*** Source material Section Begins ***

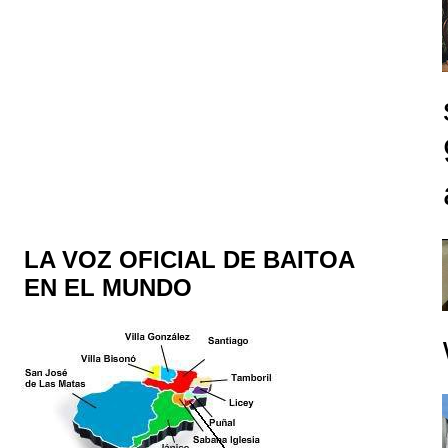
LA VOZ OFICIAL DE BAITOA
EN EL MUNDO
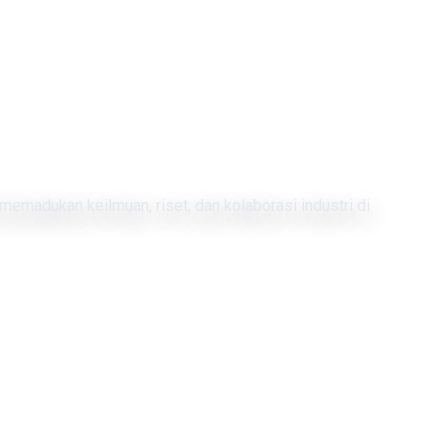
memadukan keilmuan, riset, dan kolaborasi industri di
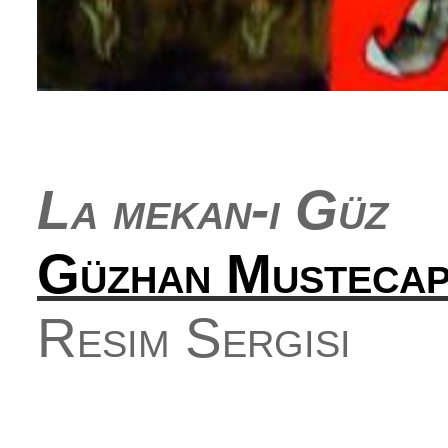
La mekan-i Güz
Güzhan Mustecap
Resim Sergisi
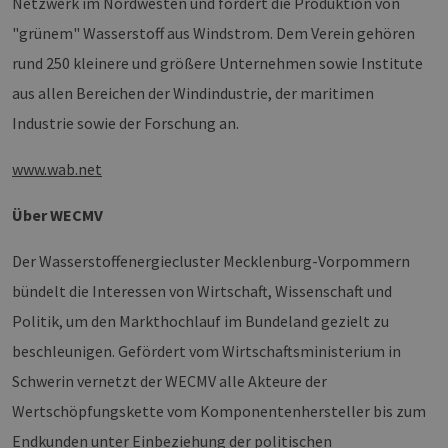
Netzwerk im Nordwesten und fördert die Produktion von
für
spe
"grünem" Wasserstoff aus Windstrom. Dem Verein gehören
Ban
Scr
rund 250 kleinere und größere Unternehmen sowie Institute
ord
fun
aus allen Bereichen der Windindustrie, der maritimen
__cf_bm
29 Minuten
Die
Cloudflare Inc.
Industrie sowie der Forschung an.
37 Sekunden
ver
.vimeo.com
Men
unt
die
www.wab.net
um 
die
zu e
Über WECMV
Der Wasserstoffenergiecluster Mecklenburg-Vorpommern
bündelt die Interessen von Wirtschaft, Wissenschaft und
Provider /
Politik, um den Markthochlauf im Bundeland gezielt zu
Name
Ablaufdatum
Beschreibung
Domäne
Provider /
Name
Ablaufdatum
Beschre
Domäne
beschleunigen. Gefördert vom Wirtschaftsministerium in
vuid
1 Jahr 1
Diese
Vimeo.com
Monat
Cookies
_dd_s
Inc.
player.vimeo.com
15 Minuten
Dieses C
Schwerin vernetzt der WECMV alle Akteure der
werden vom
.vimeo.com
wird ver
Vimeo-
um Sitzu
Wertschöpfungskette vom Komponentenhersteller bis zum
Videoplayer
zu speic
auf Websites
sicherzus
Endkunden unter Einbeziehung der politischen
verwendet.
dass die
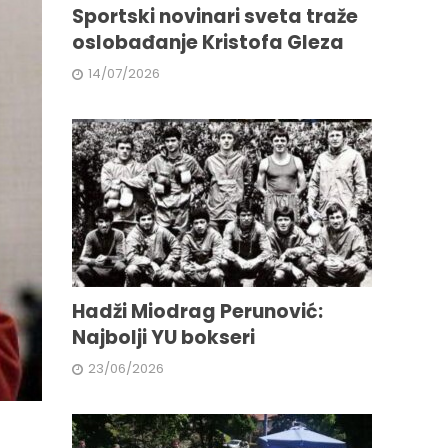
Sportski novinari sveta traže
oslobađanje Kristofa Gleza
14/07/2026
Hadži Miodrag Perunović:
Najbolji YU bokseri
23/06/2026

*** Source material Section Ends ***

**Problem statement:**
Find every line in the records that contains the word "WECMV"; copy those lines.

**Finished task:**
Über WECMV
Schwerin vernetzt der WECMV alle Akteure der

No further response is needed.